Die bei TTIP geplante regulatorische Kooperation sieht Ferber positiv, da sie überhaupt erst Regeln festlege. Regulatorische Kooperation finde bereits informell statt. Er sieht nicht die Gefahr, dass die Gesetzgebung beeinflusst werden könne, da sowohl EU-Parlament als auch die US-Parlamente dieses nicht zulassen würden. Karl Bär wandte ein, dass es in den USA bereits einen ähnlichen Mechanismus gebe, das „Office on Information and Regulatory Affairs“, das Regulierungen der US-Bundesbehörden auf deren Auswirkung auf die Wirtschaft hin überprüfe. Diese habe bisher besonders im Umweltbereich viele Regulierungsvorhaben der US-Bundesbehörden abgeschwächt.

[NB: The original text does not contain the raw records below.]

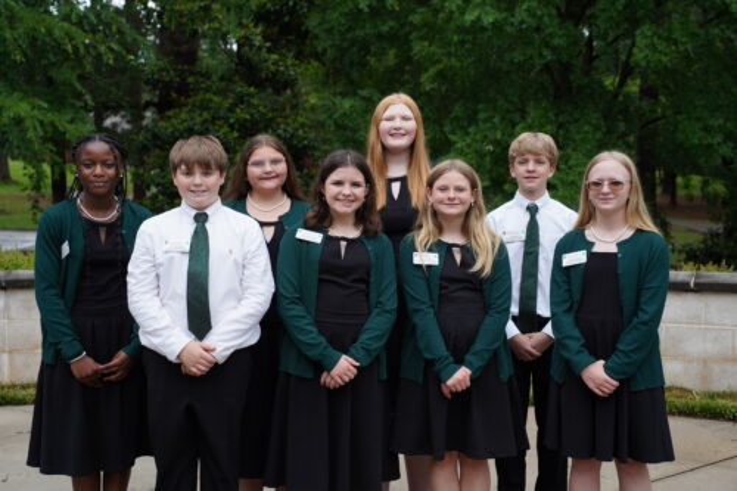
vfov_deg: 21.6
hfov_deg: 31.9
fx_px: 1289
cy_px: 246
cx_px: 368
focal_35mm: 63
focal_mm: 63
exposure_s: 1/125
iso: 250
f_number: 5.6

Dies und weitere Themen vertiefte das Publikum im zweiten Teil der Veranstaltung in den Themenräumen zu den Bereichen  „Demokratie, Transparenz, Legitimität“, „Handel, Investitionen, Wettbewerb“ und „Standards und Normen bei TTIP“ mit den Podiumsteilnehmern sowie Linn Selle vom Verbraucherzentrale Bundesverband, dem European Affairs Consultant Walter Brinkmann, Karl Haeusgen (HAWE Hydraulik SE, Verband Deutscher Maschinen- und Anlagenbau), Jürgen Maier vom Bündnis TTIP-Unfairhandelbar, Michael Koller, von der MMM Group und Ludwig Maier vom Deutschen Gewerkschaftsbund.

Walter Brinkmann, stellvertretender Vorsitzender der Europa-Union München, lud das interessierte Publikum in seinem Schlusswort ein, die Diskussion fortzuführen und sich weiter zu informieren.

Die überparteiliche Europa-Union Deutschland veranstaltete den Bürgerdialog in Zusammenarbeit mit der Europa-Union Bayern, ihrem Bezirksverband München und der Hanns-Seidel-Stiftung.